Ganz unscheinbar stehen hier einige Siedlungshäuser im zur Nazi-Zeit beliebten „Heimatschutzstil“ – mit Fensterläden und Spitzdächern. Vordergründig harmlos war auch die Bezeichnung, als die Deutsche Reichspost sie 1940/41 errichten ließ: Telephonverstärkeramt.
Die technischen Anlagen wurden jedoch unterirdisch in einem großen Bunkerkomplex untergebracht. Dazu gehörten auch die Abhöranlagen, mit denen der Geheimdienst des Reichsluftfahrtministeriums Telefongespräche zwischen der Hauptstadt und dem westlichen Teil des Deutschen Reiches belauschen konnte. Alles war hier tatsächlich weitgehend unsichtbar, unauffällig und sicher vor dem Kriegsgeschehen versteckt.
Beinahe ohne Schäden überstand der Komplex den Krieg.
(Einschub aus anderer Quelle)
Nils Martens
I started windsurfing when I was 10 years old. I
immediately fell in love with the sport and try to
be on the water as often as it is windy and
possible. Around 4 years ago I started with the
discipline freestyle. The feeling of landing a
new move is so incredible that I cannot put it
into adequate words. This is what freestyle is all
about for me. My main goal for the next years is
Im Sommer 1945 übernahmen die Amerikaner das Gelände, entfernten die Telefontechnik und machten aus der Bunkeranlage das Berlin Document Center.
Trocken und sicher lagerten sie hier etwa 50 Tonnen Akten und Karteikarten aus der NS-Zeit. Dazu gehörten der Großteil der Mitgliederkartei der NSDAP, etwa elf Millionen Karten, und Parteikorrespondenz sowie Personalakten vieler weiterer NS-Institutionen.
Sowohl die Nürnberger Kriegsverbrecherprozesse als auch das zunächst unter alliierter Hoheit durchgeführte Entnazifizierungsprogramm stützen sich auf Material aus dem Berlin Document Center.
Später wurde die Sammlung immer mehr zu einem Ort zeithistorischer Forschung. 1988 verschwanden mehrere tausend Akten aus dem Document Center, die dann auf Trödelmärkten wieder auftauchten.
Mit dem Ende des Besatzungsstatus wurde die Sammlung 1990 organisatorisch in das Bundesarchiv überführt und Mitte der 1990er Jahre an den Standort des Bundesarchivs an der Finkensteinallee in Lichterfelde gebracht.
Auf dem Gelände am Wasserkäfersteig 1 wird heute einfach nur gewohnt. Aus dem Bunker ist eine Tiefgarage geworden. Und so erinnert nur noch die auffällig große Einfahrt unter die Erde an die unsichtbare Geschichte des Ortes, obwohl es diese Einfahrt damals natürlich noch nicht gab.